Kristin Kish has a lot on her plate. She's previously won season 10 of the Top Chef TV show, has worked as a host on Iron Chef and written a cookbook. This year, she's been working on a show for National Geographic, as well as running a restaurant in Austin, Texas. This week, she's bringing her skills to Wellington restaurant Floriditas for two sold-out nights as part of Wellington On a Plate, where she'll be telling "my life story in five dishes".
Not surprisingly, there's quite a life story for the 39-year-old to tell.
“I was adopted at four months old from Korea, I was brought up in Michigan with a very non-Korean family," she tells Kathryn Ryan. "And I think for me, a lot of my storytelling is because that is my life.
“The first four months of my life were certainly impactful, I'm sure and have formed a lot of who I am in personality traits, but it's really by the nurture of how I was brought up that really is the solidifying memories for me.”
It took her a while to find her voice as a chef, she says.
“When I was trying to develop my cooking career for a long time you're a cook, you're an apprentice and you cook other people's food.
“And all of a sudden you go off on your own, like now cook your food. I had a moment where I kind of struggled a little bit. I was like, wait, but what is my food? And I've realised over time, I guess maybe a little bit of maturity and growing up, the only thing separating my food from anybody else is my history, my storytelling.”
In food, everything's been done before, she says.
"The only thing that hasn't been done is my story. So, as soon as I started leaning into that, I was like, OK, now I'm feeling settled.”
Top Chef was a very real reality show, she says.
“I can generally say Top Chef is the realest cooking competition. I know it's television, and it still needs to be produced, but from our experience as the competing chefs, we go in there, we hear the rule, we hear the challenge and we cook and then we're judged. And that's it. “
Being part of the show had a real impact on the way she cooks, she says.
“I learned how to cook under pressure, I learned how to do all that stuff. And I learned how to cook very quickly.”
It also helped her self-confidence.
“I question my ability, I wonder if I'm good enough. And I'm self-conscious, all the things that I feel like a lot of human people … these are traits that we have.
“And so, when I went on there, and it all played out on television, and I had a good reception back to me as a person, not just as a chef, that for me was validation. And the greatest gift that I got from that show whether I had won or not, didn't matter at that point.

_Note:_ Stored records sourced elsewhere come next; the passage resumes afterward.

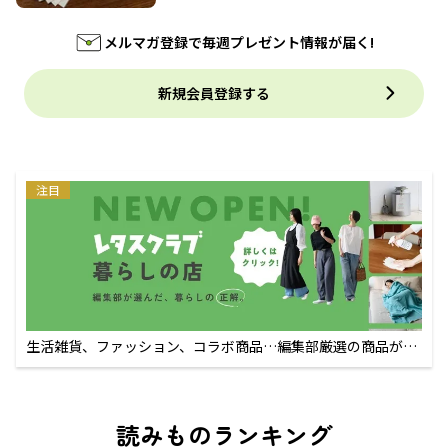
メルマガ登録で毎週プレゼント情報が届く!
新規会員登録する
注目
生活雑貨、ファッション、コラボ商品…編集部厳選の商品が買
えるECサイト
読みものランキング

“Because what I received from putting myself out there and having people take to me, I guess in a lot of ways or find something relatable, I found confidence in myself.”
She also began to believe that no matter what happened, she had a skill that could sustain her.

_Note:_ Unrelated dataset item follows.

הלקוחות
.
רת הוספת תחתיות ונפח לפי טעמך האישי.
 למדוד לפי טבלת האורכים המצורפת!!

“The way I always look at it is yes, I have these television shows, and I get to come to beautiful New Zealand and cook with amazing chefs.
“But if everything just went away, I still have the skill to cook for people. And that for me, as long as I keep that in the heartbeat of what I what I do professionally, I'm okay.”
After her success in Top Chef she took time to process things, she says. But eventually the time felt right to branch out.
“I was like, I'm gonna go try all this other stuff. Now I swore off restaurants for a long time, I don't want to open them, I don't want to work in them. I was able to travel the world and write a cookbook and do some television and sustain an adult lifestyle, like I could pay my bills off of that and everything.
“So, it's like no rush to go into restaurants. And it wasn't till five years later, that I had the opportunity to open up my restaurant in Austin, Texas.”
That restaurant, Arlo Grey, came together when the time was right, she says.
“A lot of things collided, I was ready. It was time for me to have a restaurant where people could come to instead of me going to do one off pop-ups.
“And everything just kind of fit in through that process of opening the restaurant. I also met my wife, which I also don't think it's a coincidence. I think timing and how the universe places you where you need to be is everything.”
Kish has no truck with the celebrity chef name-on-the-door restaurants, she is highly involved in all aspects of Arlo Grey.
“I don't want people to come to my restaurant just because I was on television. I want people coming to my restaurant because they actually really enjoy the food and the service and hospitality.”
The food is grounded in French technique with Italian influences and uses locally-sourced ingredients, she says.
“It is Midwestern Michigan comfort. I don't know if a lot of New Zealanders know what that means. But for me, in my childhood, that meant boxed Hamburger Helper and boxed foods and casseroles and braised meats and meat and potatoes very much - that's my comfort food.”
The cooking is still “elevated in the terms of being technically sound and really well done,” she says.
Her new TV project is Restaurants At The End of the World filmed in places such as Norway, Brazil and Panama.
“It's places that are so far out you fly into maybe the main airport, but then you take a boat and then you take another plane; the point is to go somewhere where it's kind of cut off from the supply chain to see who these people are, how they're cooking, what they cook and how they basically sustain what their restaurant is.”